Что ж, мысль эта не новая, но по–своему весьма содержательная, особенно если учесть, что высказал ее не рядовой преторианец, а генерал–полковник, первый заместитель министра, кандидат в члены ЦК КПСС. Тем не менее преторианцы исправно несли службу, благодаря чему сталинский социализм отличался завидной прочностью.
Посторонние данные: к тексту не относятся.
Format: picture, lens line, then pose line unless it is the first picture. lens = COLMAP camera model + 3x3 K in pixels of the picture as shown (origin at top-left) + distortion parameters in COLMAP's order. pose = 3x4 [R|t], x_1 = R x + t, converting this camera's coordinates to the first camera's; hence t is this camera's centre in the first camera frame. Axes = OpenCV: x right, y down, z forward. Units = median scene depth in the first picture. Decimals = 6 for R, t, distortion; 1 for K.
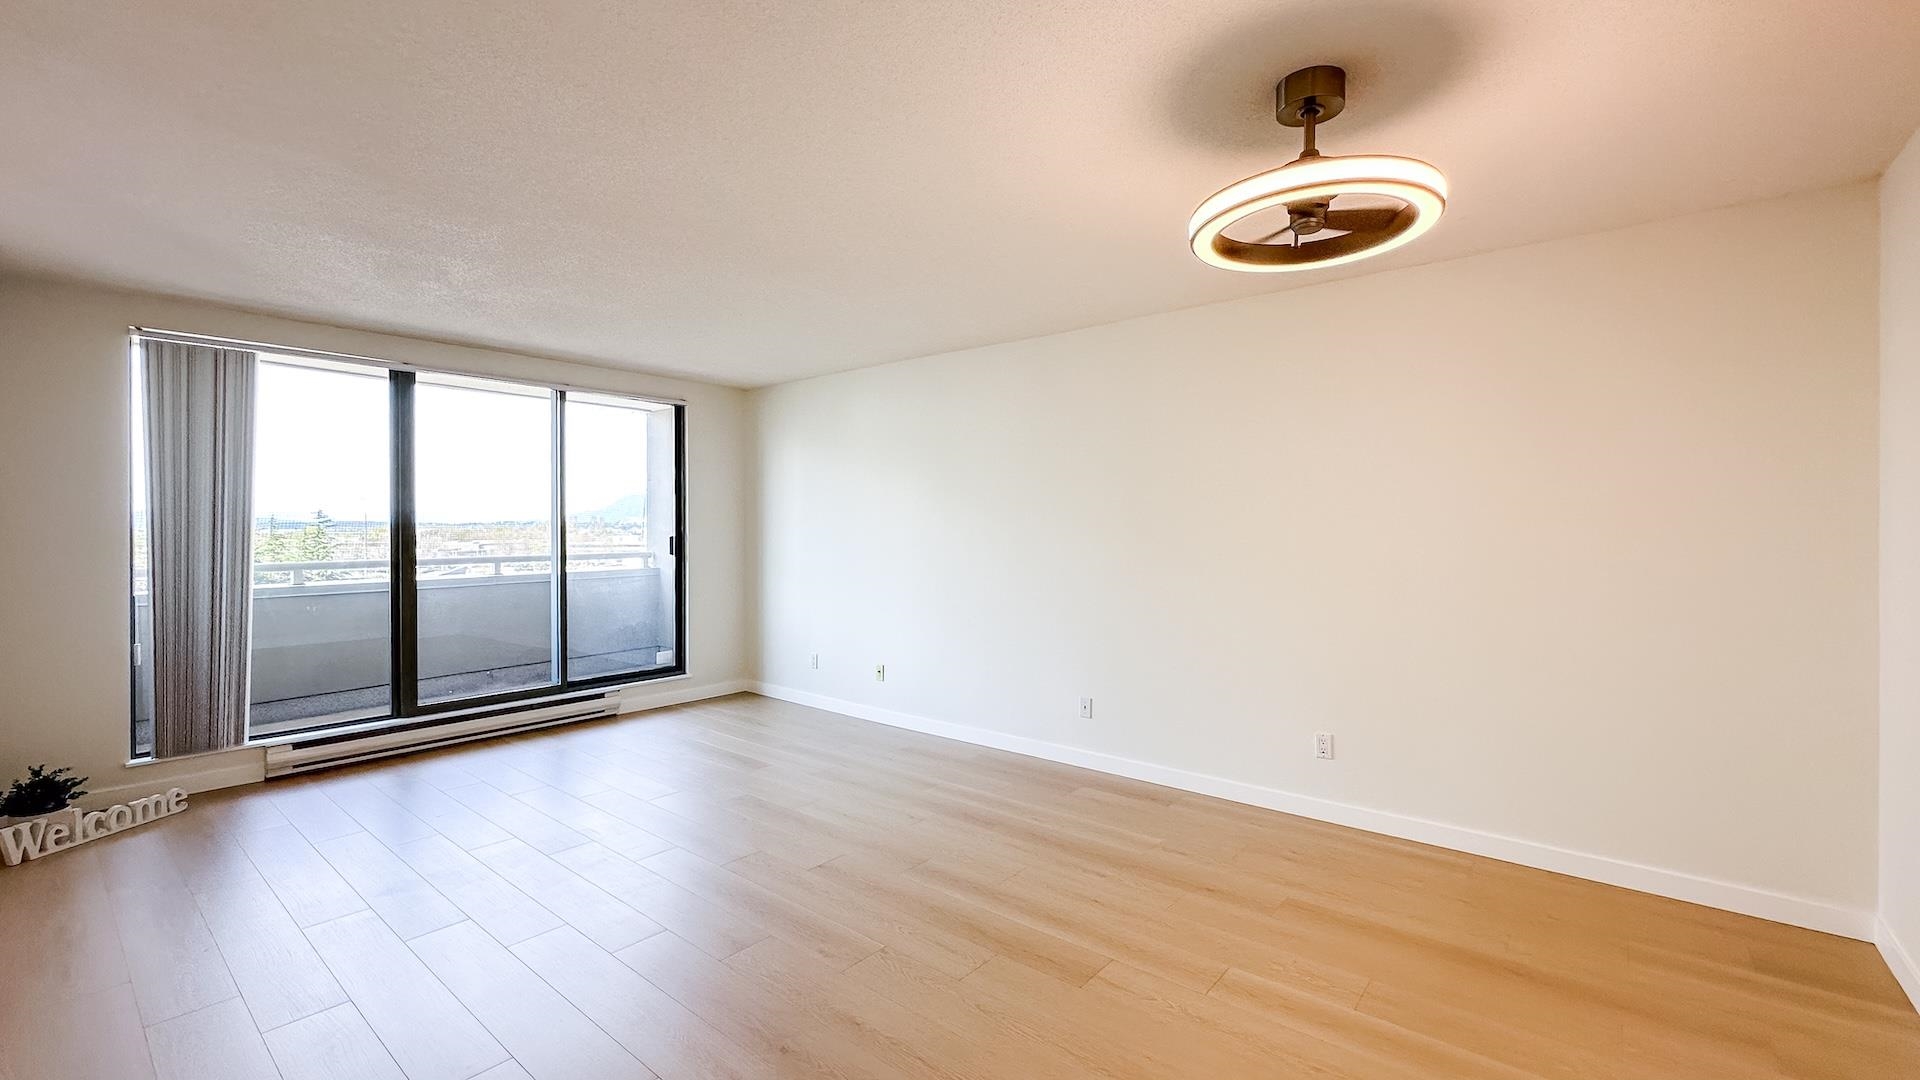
lens RADIAL K [[788.3, 0, 954.5], [0, 788.3, 529.9], [0, 0, 1]] dist [-0.003595, -0.000286]
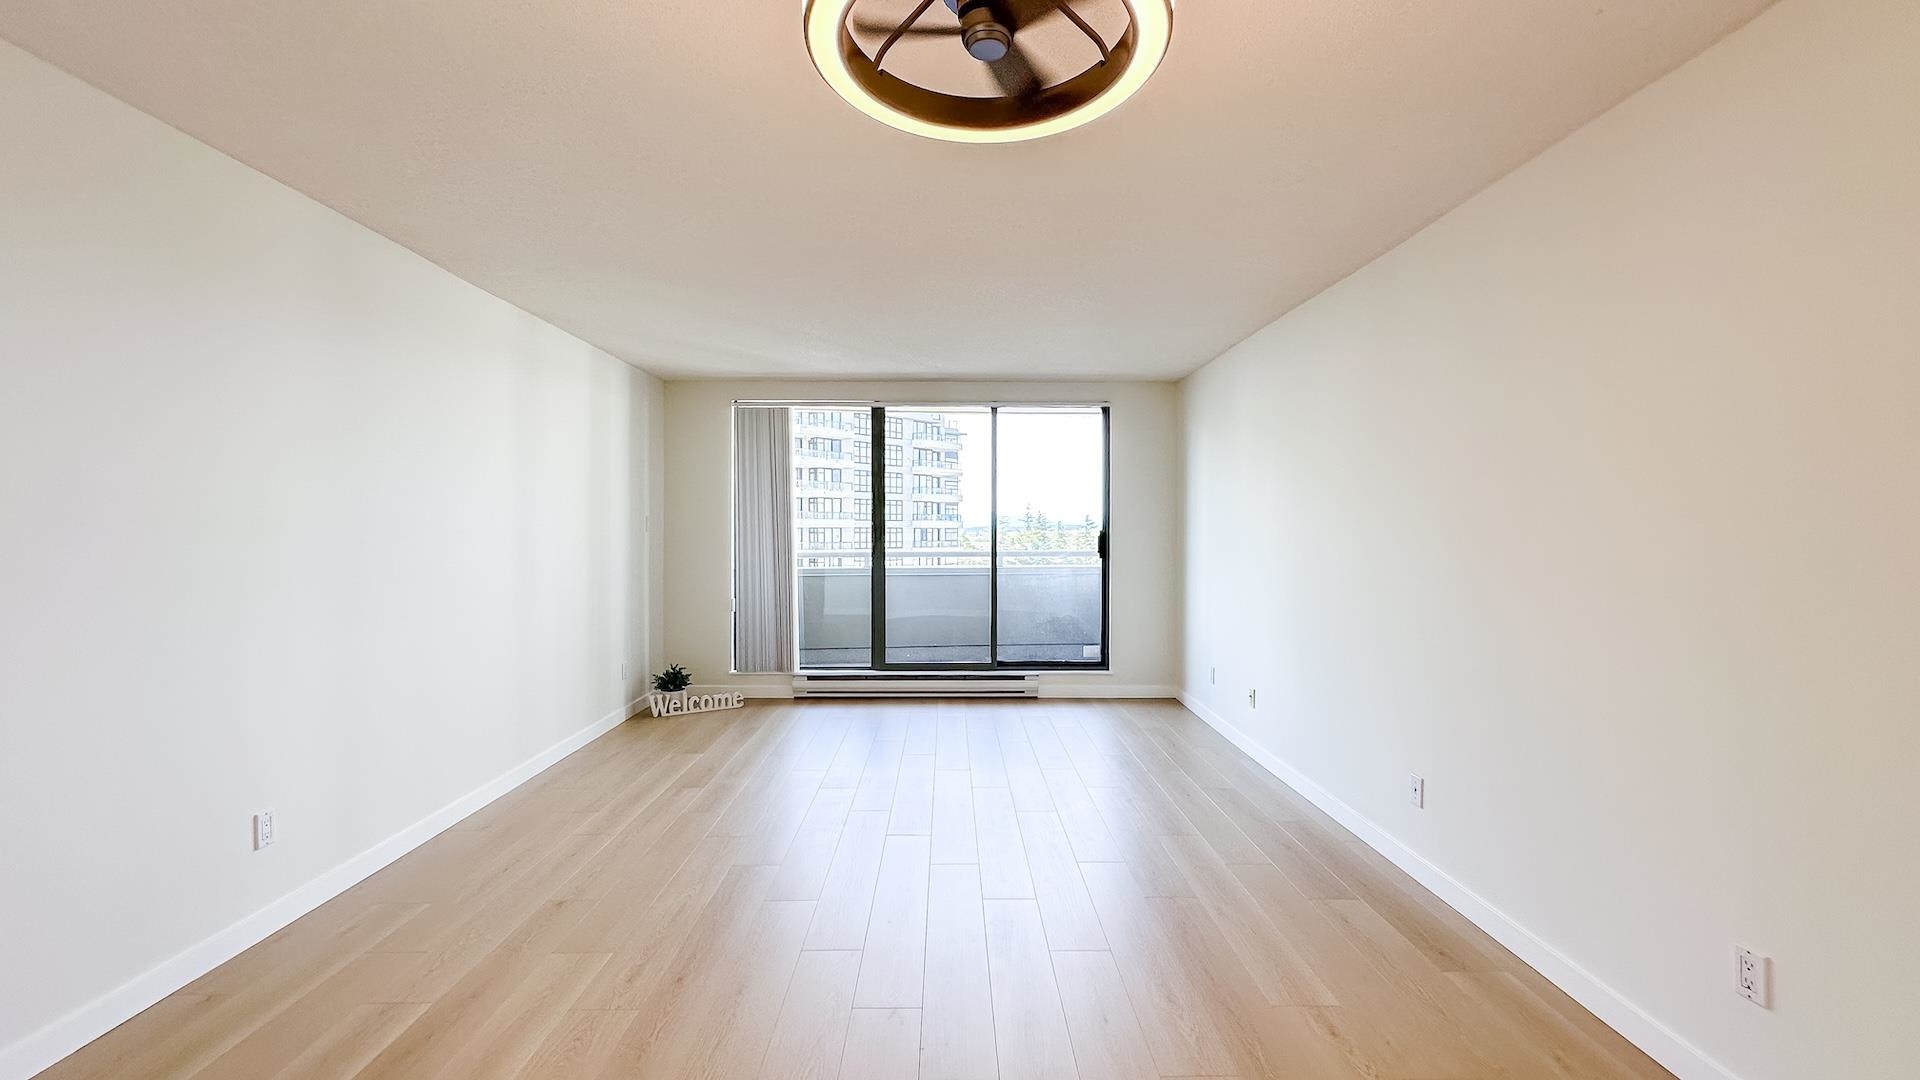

Будучи ярым приверженцем метода проб и ошибок, Хрущев в угаре реформаторства расшатал устои некогда надежной конструкции, вовсе не рассчитанной на гуманные сдвиги. Это при нем партаппарат был избавлен от бдительного ока госбезопасности и начал позорно разлагаться. Правда, Хрущев хотел ограничить срок пребывания каждого «выборного» функционера (кроме высших руководителей партии) на одном посту четырьмя годами, но из благой затеи ничего не вышло — корпоративный интерес оказался выше государственного. Что же касается народа, вернее сказать, населения, то его мнения, как всегда, не спрашивали. Хотя при Хрущеве люди заметно изменились: страх у них поумерился, а аппетит возрос — ликвидация железного занавеса позволила узреть «язвы» капитализма в ином свете, и в сознании наших сограждан государственная собственность из общенародного достояния мало–помалу превратилась в бесхозное имущество, которым грех не попользоваться.
При Брежневе помпезное здание социализма просело и обветшало, что, впрочем, мало кого тревожило — под звуки фанфар и барабанов верхи золотили купола и подновляли фасад, ни на миг не забывая о своем личном интересе, а низы принимали повышенные социалистические обязательства и встречные планы, дружно делали вид, что продуктивно трудятся, и втихомолку растаскивали все, что плохо лежит.
Исполненный добрых намерений, Горбачев задумал перестроить то, что подлежало сносу. Но как только от разговоров перешли к делу, каркас затрещал, с потолков посыпалась штукатурка, двери перекосились, в окнах полопались стекла, засорилась канализация, зато разгорелись парламентские дебаты — с чего начинать: с крыши или фундамента? И вообще — больше надо социализма или меньше? Мнения разделились, а тем временем люди хваткие, коммерческие, равнодушные к политике, вышли, как теперь говорят, из экологических ниш и средь бела дня принялись споро переводить рубли из безналичных в наличные, меньше всего задумываясь о том, к какой экономике они принадлежат — к теневой или к обыкновенной. Не отставали от них маститые государственные деятели — пока шли споры о допустимости собственности частной и о приватизации государственной, они, не мудрствуя лукаво, за бесценок скупали роскошные дачи вместе с мебелью, люстрами, коврами, холодильниками и т. д. Обозначился недостаток денежных знаков в обороте, и правительство пошло по линии наименьшего сопротивления — запустило печатный станок в три смены.
Вот тогда обнаружилась обывательская тоска по сильной руке — пусть Усатый Батька кое в чем перебарщивал, зазря, бывало, пускал народную кровушку, зато при нем был порядок, была колбаса, цены снижались, и каждый трудящийся мог свободно купить бутылку за два восемьдесят семь!
В зависимости от культурного уровня сторонников «социалистического выбора» их аргументация в пользу сохранения прежнего фундамента общества может быть и более серьезной, однако ее существо практически не меняется — и зачем нам какая–то демократия вкупе с рыночной экономикой, ежели она не обеспечивает всеобщего равенства?! А что всеобщее равенство в нищете — не Бог весть какое завоевание и что так называемый социализм не имеет даже теоретических контуров, об этом предпочитают умалчивать: зачем отпугивать простаков с короткой памятью?
Что такое социализм — не берусь толковать, насаждавшееся у нас бесчеловечное, безнравственное устройство нуждается в каком–то другом названии, которое еще не найдено. Пусть его ищут политики, а мне, очевидцу и в то же время исследователю трагических событий прошлого, представляется, что реанимировать покойника и недостойно, и бессмысленно.
Если же все–таки сбудутся чаяния откровенных сталинистов, во что я, признаться, не верю, но чего, увы, полностью не исключаю, то ждите появления преторианцев и возрождения ГУЛАГа — одно без другого не бывает. Сколько–то лет проживем в кромешной тьме, зато с колбасой и водкой, затем все окончательно рухнет, но прежде, минут эдак за пять до катастрофы, нас снова примутся уверять, будто отечественный социализм — это прекрасный и самый что ни на есть человеколюбивый общественный строй, одна только беда — к власти каким–то образом пробрались не те люди, которые — на тебе! — опять дискредитировали бессмертную идею.